Besides, I wonder if it has occurred to the author of the essay that, if most published research findings are false, then his work is also more likely to be false than true, which would mean that most published research findings are true, which would mean that his are also likely to be true, which would mean that most published research findings are false, which would mean... what?
I can't help thinking we wouldn't be in this mess if so many scientists, especially in medical research, didn't feel it necessary to trumpet their findings in newspapers and popular magazines even when the real impact of the work is minimal. I have gotten so jaded with breathless statements of increased risk of dying from this or that which turn out to have only a 5-10% increase in the odds ratio that I have made it a policy not to get concerned unless the risk changes by at least a factor of two.

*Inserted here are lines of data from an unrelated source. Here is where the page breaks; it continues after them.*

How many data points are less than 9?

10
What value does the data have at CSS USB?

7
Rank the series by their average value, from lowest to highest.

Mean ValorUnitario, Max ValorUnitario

Of course, even that rule of thumb has to be applied carefully. It works most of the time because the odds of getting most diseases are pretty low if one is in good overall health, so a change of 10% in a probability of 1 chance in 500, say, really doesn't amount to much. But there are situations where the risk is large enough that small changes in it matter. Neurodegenerative diseases like Alzheimer's and Parkinson's have risk factors that increase exponentially with age after one turns 60, and become quite high by the time one approaches 90, so things that modify those risks even by small amounts are worth attention. Polymorphisms in oncogenes and tumor-suppressor genes may also confer moderately increased risks of cancer in certain populations - an example is the I1307K single-nucleotide polymorphism in the APC gene, which is carried by about 1 in 20 Ashkenazi Jews and almost doubles their risk of colon cancer. I've become a big advocate for personalized medicine because things like that have important consequences: knowing one carries that mutation, for example, would seem to dictate earlier and more frequent colonoscopies than are usually recommended. As for claims for this vitamin or that type of diet, I've decided that most of those studies do nothing except increase by about 33% my chance of losing my lunch. Few fields are so beset with overinflated claims, misapplied statistics, and employment of scare tactics. Ioannidis is right about those papers, I bet. But his conclusions don't apply to other fields. And he shouldn't have implied that they do.

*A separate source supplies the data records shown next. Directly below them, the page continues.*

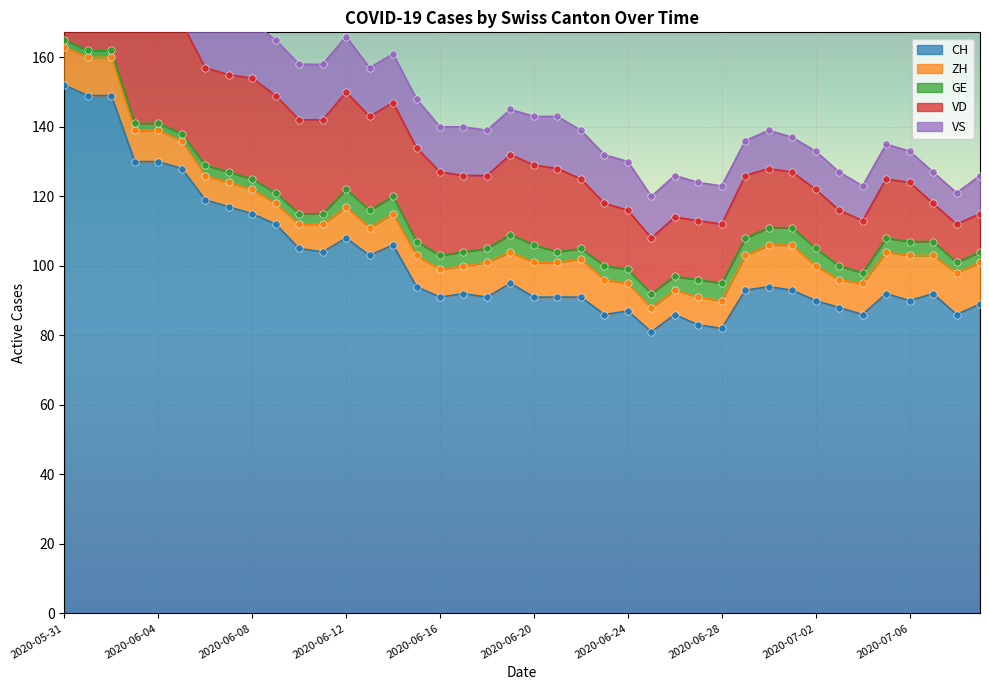

Which series has the largest total across all categories?

CH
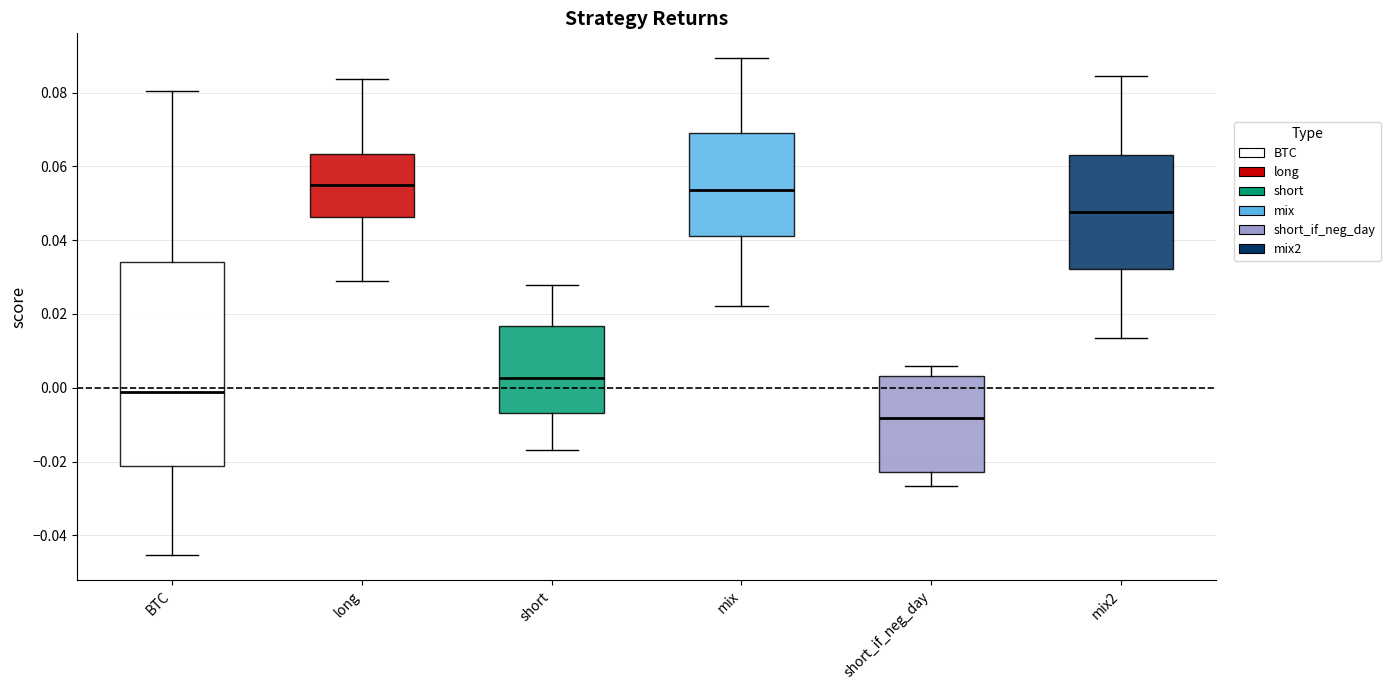

Comparing the boxes themselves (not the whiskers), which one is the tallest?

BTC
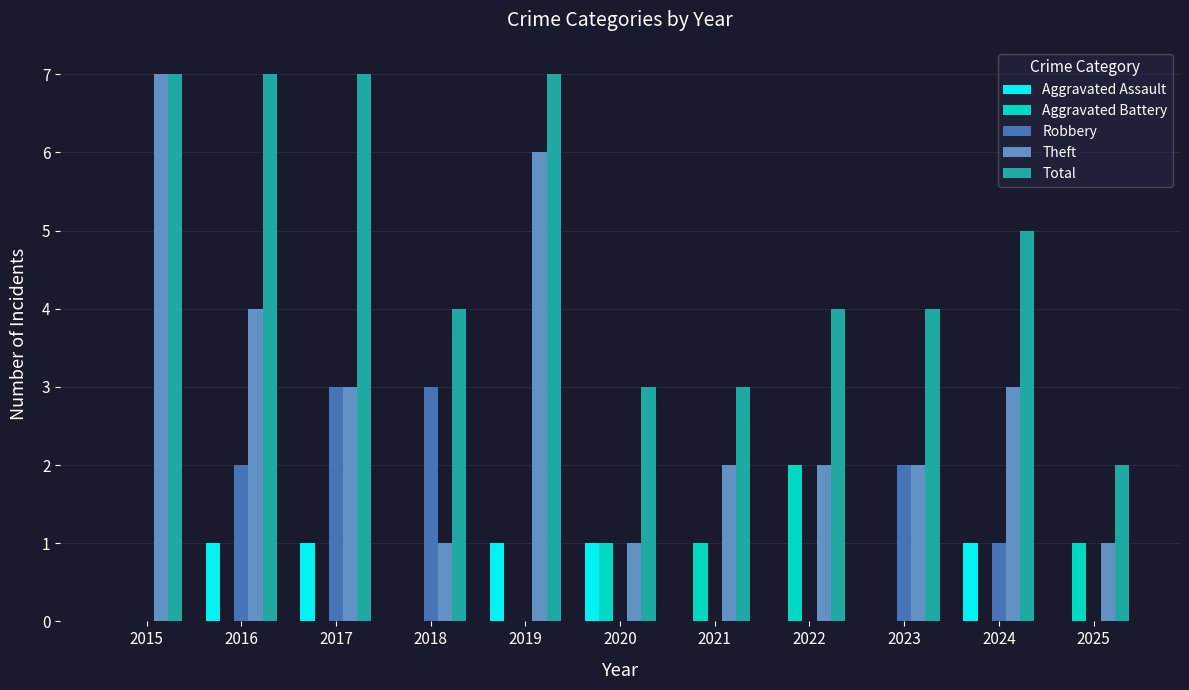

Reading left to right, list all the values displayed in this chart.

Aggravated Assault: 0	1	1	0	1	1	0	0	0	1	0
Aggravated Battery: 0	0	0	0	0	1	1	2	0	0	1
Robbery: 0	2	3	3	0	0	0	0	2	1	0
Theft: 7	4	3	1	6	1	2	2	2	3	1
Total: 7	7	7	4	7	3	3	4	4	5	2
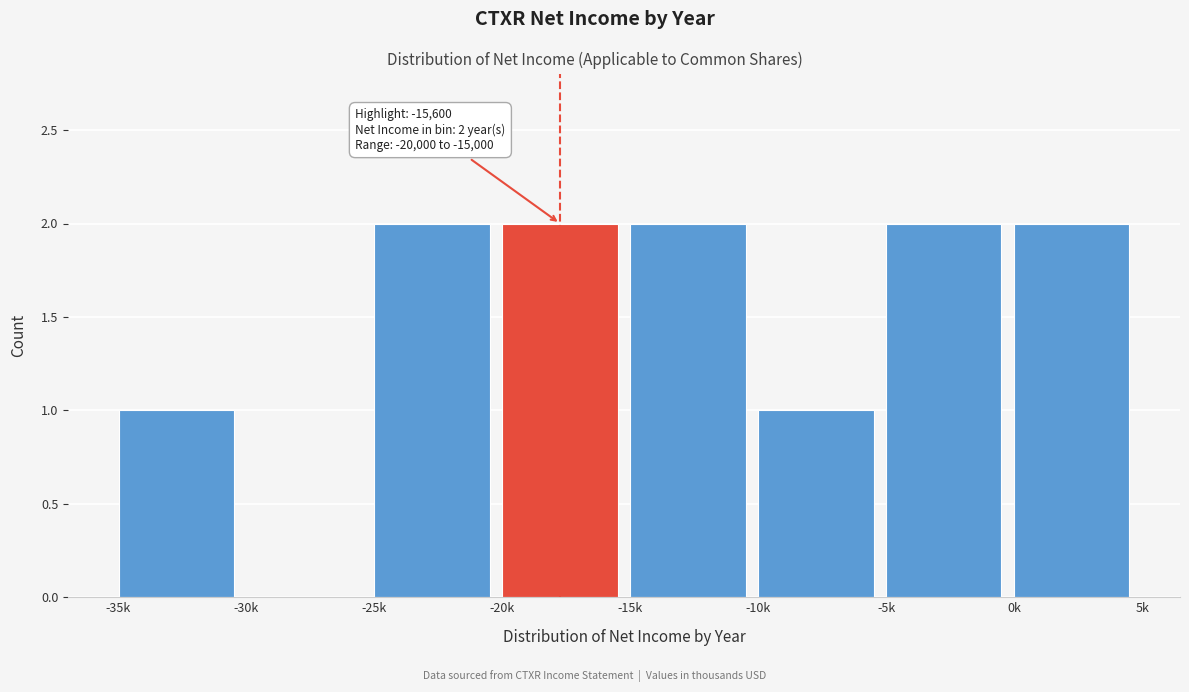

Reading left to right, transcribe all the data shown in this chart.

-35k=1	-30k=0	-25k=2	-20k=2	-15k=2	-10k=1	-5k=2	0k=2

So let's see if I've got this right. Half of all medical research is right, and half is wrong, as long as this paper claiming that half of all medical research is wrong is right, but since there's an equal probability it's wrong, that would mean that the half of all medical research that was wrong might be right after all, unless of course all medical research is wrong, which would also be consistent with this paper being right. Right? Of course, I could be wrong.